FGSI: distant supervision for relation extraction method based on fine-grained semantic information

Sci Rep. 2023 Aug 28;13(1):14075. doi: 10.1038/s41598-023-41354-4.

Abstract

Relation extraction is one of the important steps in building a knowledge graph. Its main objective is to extract semantic relationships from identified entity pairs in sentences, playing a crucial role in semantic understanding and knowledge graph construction. Remote supervised relation extraction aligns knowledge bases with natural language texts and generates labeled data, which alleviates the burden of manually annotating datasets. However, the labeled corpus obtained from remote supervision contains a large amount of noisy data, which greatly affects the training of relation extraction models. In this paper, we propose the hypothesis that key semantic information within the sentence plays a crucial role in entity relation extraction in the task of remote supervised relation extraction. Based on this hypothesis, we divide the sentence into three segments by splitting it according to the positions of entities, starting from within the sentence.

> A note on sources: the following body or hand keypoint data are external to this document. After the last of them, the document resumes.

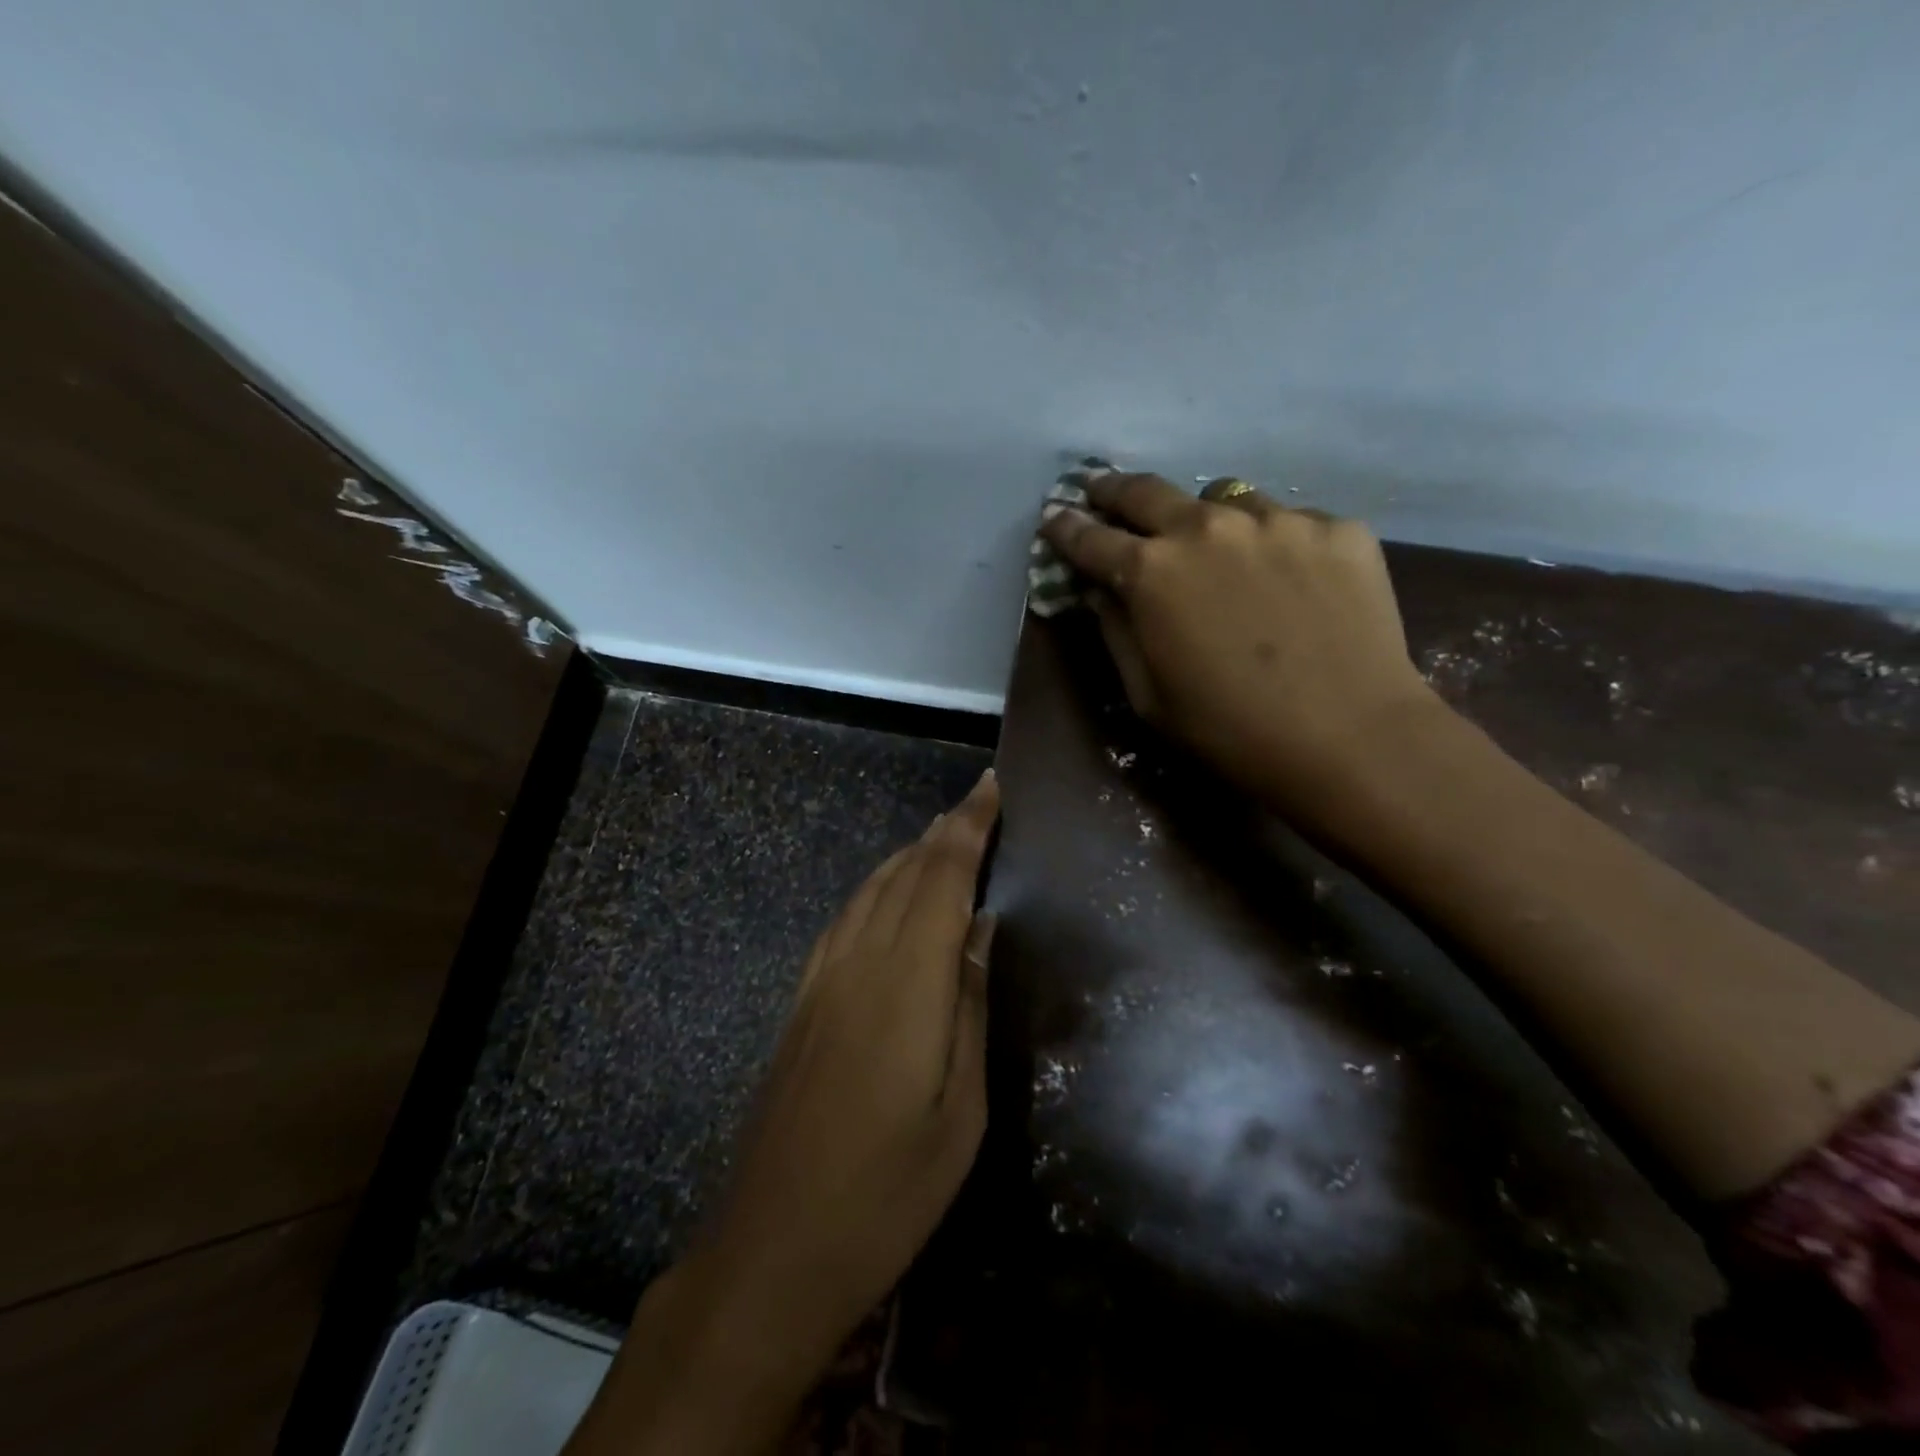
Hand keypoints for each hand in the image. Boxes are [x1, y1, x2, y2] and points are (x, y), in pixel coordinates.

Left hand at [567, 770, 1000, 1455]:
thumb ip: (971, 1007)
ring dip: (909, 854)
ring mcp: (822, 980)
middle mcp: (859, 962)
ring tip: (942, 835)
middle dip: (945, 831)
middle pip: (905, 872)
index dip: (969, 826)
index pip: (942, 877)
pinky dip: (874, 887)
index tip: (992, 786)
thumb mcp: (960, 1112)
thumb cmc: (888, 1193)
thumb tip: (982, 929)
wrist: (772, 1249)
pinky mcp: (801, 1001)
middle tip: (978, 803)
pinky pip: (844, 919)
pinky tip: (885, 894)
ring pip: (870, 889)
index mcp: (907, 983)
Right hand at [1040, 473, 1439, 828]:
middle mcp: (1207, 527)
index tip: (1054, 517)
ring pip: (1224, 500)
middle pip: (1146, 491)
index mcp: (1151, 572)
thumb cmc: (1229, 730)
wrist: (1350, 738)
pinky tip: (1291, 582)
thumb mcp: (1148, 695)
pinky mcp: (1337, 528)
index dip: (1065, 527)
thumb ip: (1116, 631)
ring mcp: (1277, 520)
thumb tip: (1099, 589)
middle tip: (1102, 491)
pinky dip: (1273, 543)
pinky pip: (1289, 523)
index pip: (1090, 538)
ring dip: (1205, 519)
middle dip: (1114, 490)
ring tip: (1216, 549)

Then, using intra-sentence attention mechanisms, we identify fine-grained semantic features within the sentence to reduce the interference of irrelevant noise information. We also improved the intra-bag attention mechanism by setting a threshold gate to filter out low-relevant noisy sentences, minimizing the impact of noise on the relation extraction model, and making full use of available positive semantic information. Experimental results show that the proposed relation extraction model in this paper achieves improvements in precision-recall curve, P@N value, and AUC value compared to existing methods, demonstrating the effectiveness of this model.